I have had a rough 4 years...with little let up. I won't go into what I said, if I am honest I am not entirely sure. It was passionate and from the heart.

What I do know is that several thanked me for my honesty. I also know that more than one of them connect with me from wherever they are in the world if the want to chat about or mull over decisions. They know I will listen... they know I love the nitty gritty of pastoral care. Helping people to evaluate their position and enable them to create a space where they can stand back and work out what God is saying to them. It is easy to tell students that full time mission is just the best ever... and it is at times. I am fortunate to be able to share my life everyday and share hope and love... but there are days that are hard. Sometimes even Christians don't get you. Or they want you to spend more time with them, instead of those who don't know God. Almost like you will fall off the wagon, if you don't set yourself apart.
All of these encounters with people matter, even if it is 30 minutes of my day (or more). Seeing people through these small things are just as important to the more visible parts of ministry. One person matters to God.

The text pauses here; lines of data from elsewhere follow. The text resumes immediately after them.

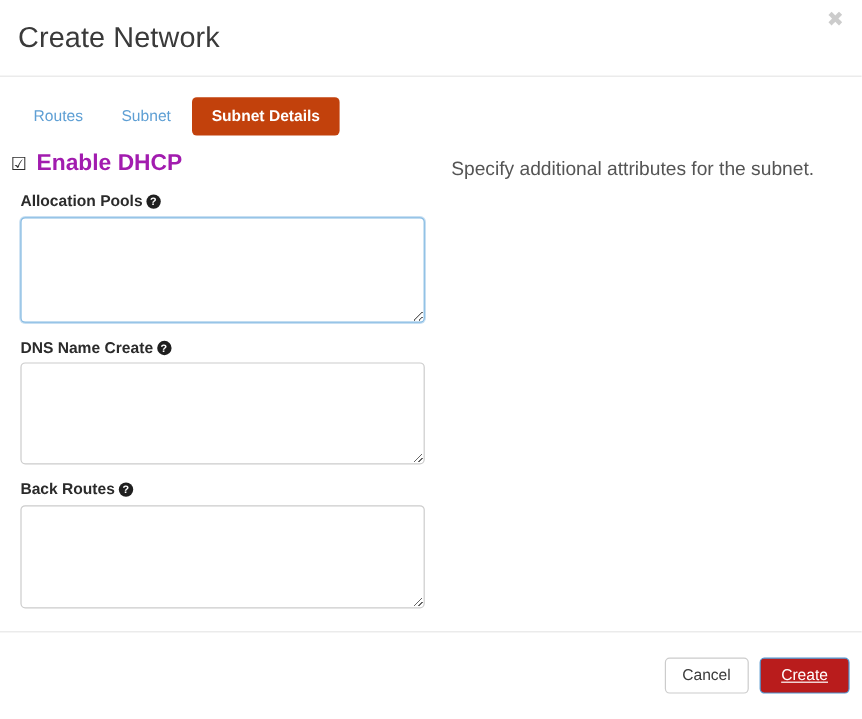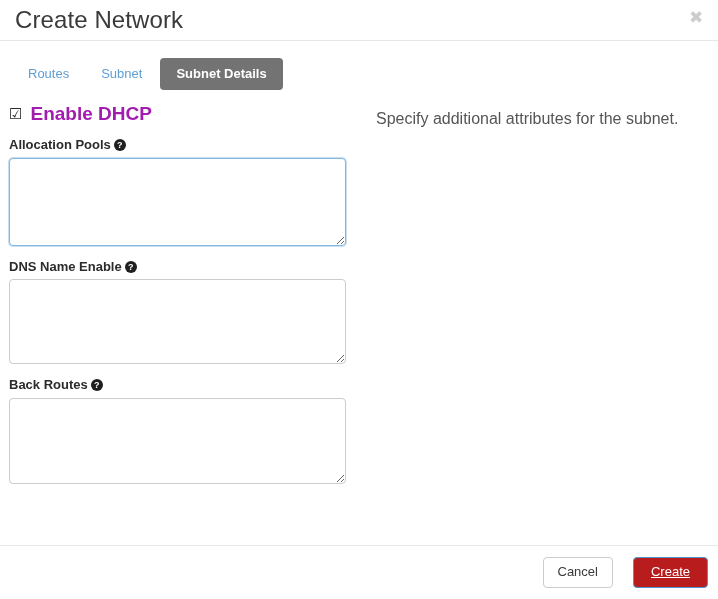--- a/index.html
+++ b/index.html
@@ -22,21 +22,21 @@
     position: absolute;
     inset: 0;
     background: #ffffff;
     display: flex;
     flex-direction: column;
   }
 
   
   .modal-header {
     position: relative;
-    height: 41px;
+    height: 64px;
     box-sizing: border-box;
     border-bottom: 1px solid #e7e7e7;
     padding: 8px 15px;
     display: flex;
     align-items: center;
     flex: 0 0 auto;
   }
   .modal-title {
     font-size: 24px;
     font-weight: normal;
@@ -83,21 +83,21 @@
     padding: 8px 14px;
     font-size: 13px;
     color: #5e9fd4;
     border-radius: 4px;
     text-decoration: none;
     cursor: pointer;
     line-height: 1.15;
     white-space: nowrap;
   }
   .tab.active {
-    background: #737373;
+    background: #c2410c;
     color: #ffffff;
     font-weight: bold;
     padding: 9px 16px;
   }
 
   .cols {
     display: flex;
     align-items: flex-start;
     padding: 0;
   }
@@ -134,21 +134,21 @@
     cursor: pointer;
   }
   .cb-label {
     font-size: 19px;
     font-weight: bold;
     color: #a21caf;
     cursor: pointer;
   }
 
   .form-group {
-    margin: 0 0 13px 0;
+    margin: 0 0 13px 8px;
   }
   .field-label {
     display: block;
     font-size: 13px;
     font-weight: bold;
     color: #2b2b2b;
     margin: 0 0 5px 0;
     line-height: 1.2;
   }
   .help-icon {
@@ -189,26 +189,26 @@
 
   textarea.field.focused {
     border-color: #83b9e2;
     box-shadow: 0 0 0 1px rgba(131,185,226,0.45);
   }
 
   
   .modal-footer {
     flex: 0 0 auto;
     border-top: 1px solid #e7e7e7;
-    height: 54px;
+    height: 73px;
     box-sizing: border-box;
     display: flex;
     align-items: center;
     justify-content: flex-end;
-    gap: 20px;
+    gap: 9px;
     padding: 0 10px 0 0;
   }
   .btn {
     font-family: "Liberation Sans", sans-serif;
     font-size: 13px;
     line-height: 1.15;
     padding: 7px 14px;
     border-radius: 4px;
     border: 1px solid #cccccc;
     background: #ffffff;
@@ -257,21 +257,21 @@
 
         <div class="form-group">
           <label class="field-label">
             <span>Allocation Pools</span><span class="help-icon">?</span>
           </label>
           <textarea class="field h-alloc focused" autofocus="" placeholder="" style=""></textarea>
         </div>
 
         <div class="form-group">
           <label class="field-label">
-            <span>DNS Name Enable</span><span class="help-icon">?</span>
+            <span>DNS Name Create</span><span class="help-icon">?</span>
           </label>
           <textarea class="field h-dns" placeholder="" style=""></textarea>
         </div>
 
         <div class="form-group">
           <label class="field-label">
             <span>Back Routes</span><span class="help-icon">?</span>
           </label>
           <textarea class="field h-host" placeholder="" style=""></textarea>
         </div>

Life is messy, are you going to roll your sleeves up or stand back and pass judgement?

If we are going to train people to be in the mission field, we need to equip them how to stay when the going gets tough. My trials can not compare to that of missionaries in danger zones.

I was juggling the challenge of ageing parents, bereavement, the grief of your children, whilst the challenge of bullies. Being a mum and doing work. Not to mention feeling orphaned. Then the panic of being in a supermarket, when you are at the point of still trying to function..Every part of you at full stretch for years, whilst few noticed.

You just want to scream "Can anyone see me?"

Just like the dynamism of short term mission you can't sustain that without the cracks beginning to show.... but you are on this runaway train and you can't jump off.

Spinning plate syndrome occurs...

Until one day God says "BUCK"

So like a heavy laden donkey, the yoke that has been weighing it down has been thrown.

Have I given up? No chance, I know who called me and I know who will see me through. Some things will be picked up again and some things won't.

This might be a crossroads in the journey.... or the end of the chapter ....but its not the end of the story.... but it may be a new chapter is about to begin.